With food costs rising and profit margins slimming, restaurants — including quick-serve chains — now place greater emphasis on alcohol sales. As a result, restaurants' bar and/or lounge spaces are more central to the operation than ever before.
"From a strictly business perspective, restaurants with a strong bar program make more money," says Johnny Auer, founder of Jamco Creative, a restaurant and marketing consultancy based in Chicago. "A restolounge, if you will, might split its total sales on a weekend night at 70 percent liquor and 30 percent food, and the markups on liquor net far more profit than food sales do — weekends are the bread and butter for spots like this."
The merging of bar and dining into one opens up an onslaught of opportunities for restaurant designers and consultants as well as bar equipment makers and dealers. Tabletop, smallwares and glassware play a significant role in this area's success.

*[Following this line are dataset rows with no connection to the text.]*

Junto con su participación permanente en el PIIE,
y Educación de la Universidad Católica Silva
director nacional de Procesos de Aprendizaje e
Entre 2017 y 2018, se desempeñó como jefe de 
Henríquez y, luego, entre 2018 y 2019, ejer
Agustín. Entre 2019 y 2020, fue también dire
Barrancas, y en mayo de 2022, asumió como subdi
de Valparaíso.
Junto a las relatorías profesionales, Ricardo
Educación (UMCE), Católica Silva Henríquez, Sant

A boosted bar business also has its influence on menu design. "On the aesthetic front, the move is toward positioning the bar as a focal point of the restaurant, and making it an inviting and comfortable space for the guest," says Donna Hood Crecca, senior director of the adult beverage resource group with Technomic and a former beverage and bar magazine editor. "Beyond that, the bar space is now being designed to merchandise the featured beverages, whether it's showcasing unique beer taps or drawing attention to wines on tap or creating a space where cocktail creation can take center stage."
The blending of dining room into and around a bar area has also brought beverage directors and mixologists into the foray of restaurant design conversations and planning. "Both new builds and re-designs have focused on positioning equipment to minimize the steps a bartender must make to create a drink or pull a beer, and place garnishes, glasses and other necessary items within arm's reach of their work station. So it's both form and function in balance," Hood Crecca says.